__About this task__: Transcribe the data underneath exactly. No images belong in your version.

__Given information__:
====================

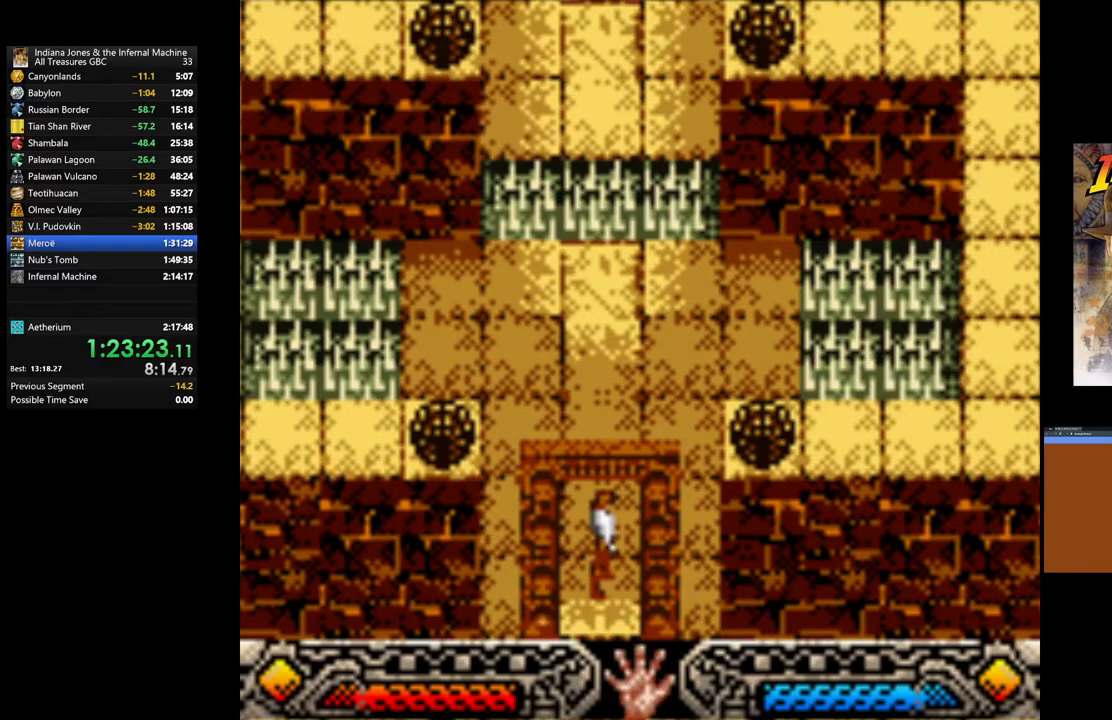
{"buttons": [], "left_stick": "up", "right_stick": "center", "events": [[83, "left_stick", "up"]]}
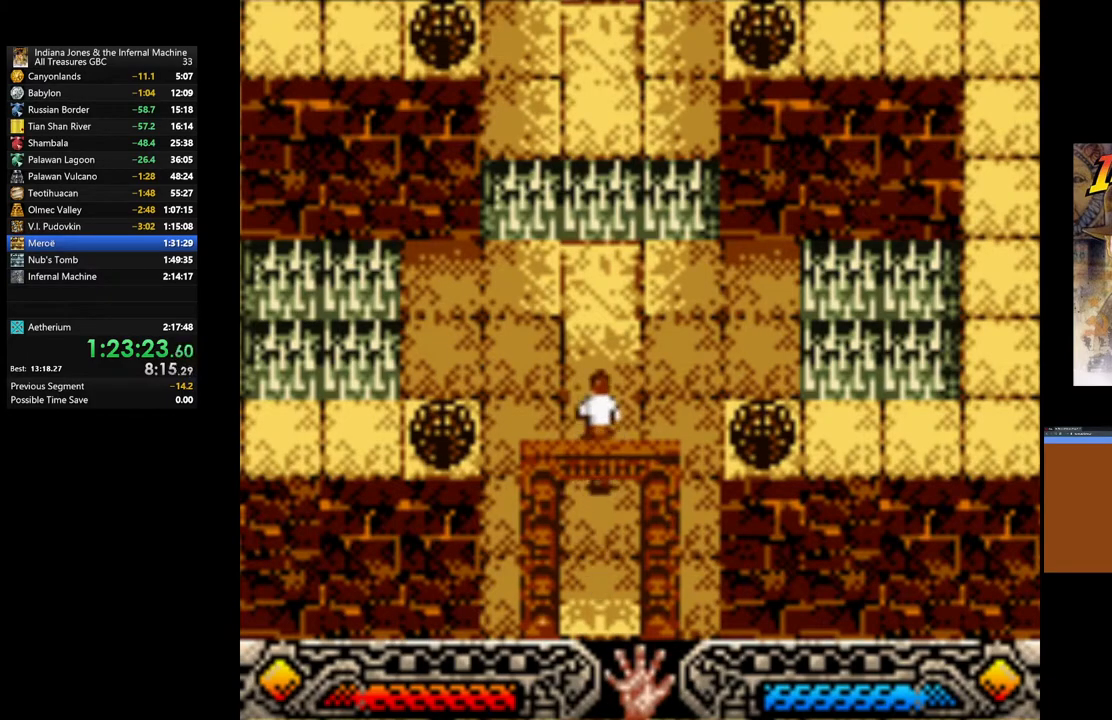
{"buttons": [], "left_stick": "up", "right_stick": "center", "events": []}
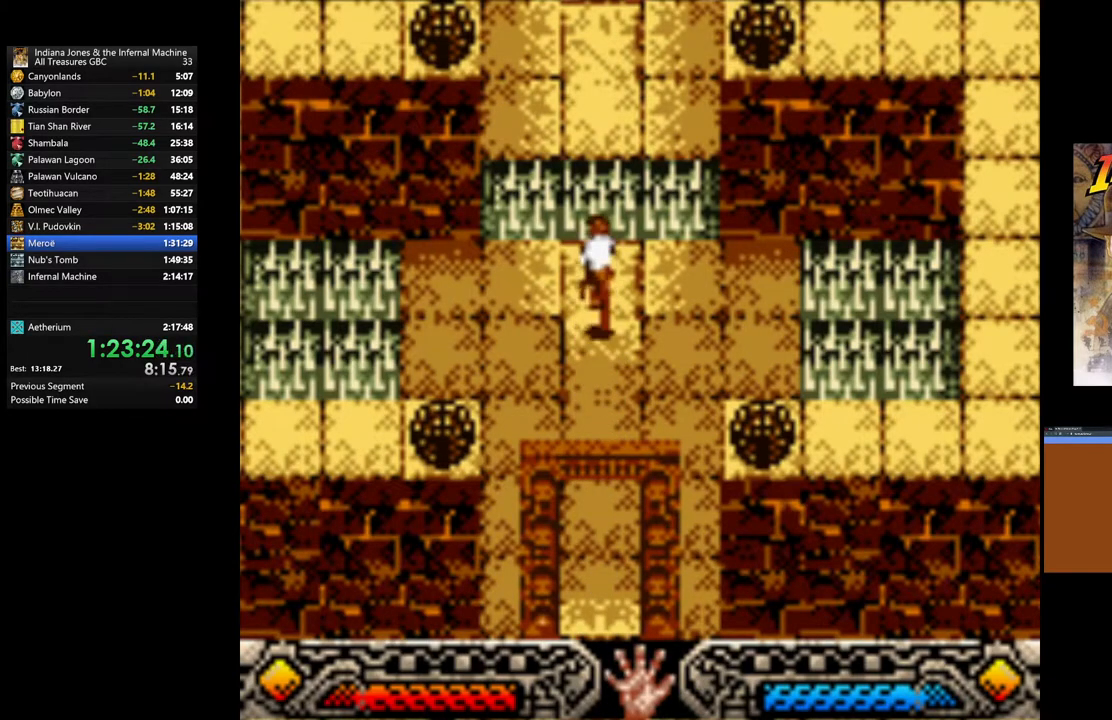
{"buttons": [], "left_stick": "up", "right_stick": "center", "events": [[17, "B", "down"], [400, "B", "up"]]}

====================

__Output for this task__:
{"buttons": [], "left_stick": "up", "right_stick": "center", "events": [[83, "left_stick", "up"]]}
{"buttons": [], "left_stick": "up", "right_stick": "center", "events": []}
{"buttons": [], "left_stick": "up", "right_stick": "center", "events": [[17, "B", "down"], [400, "B", "up"]]}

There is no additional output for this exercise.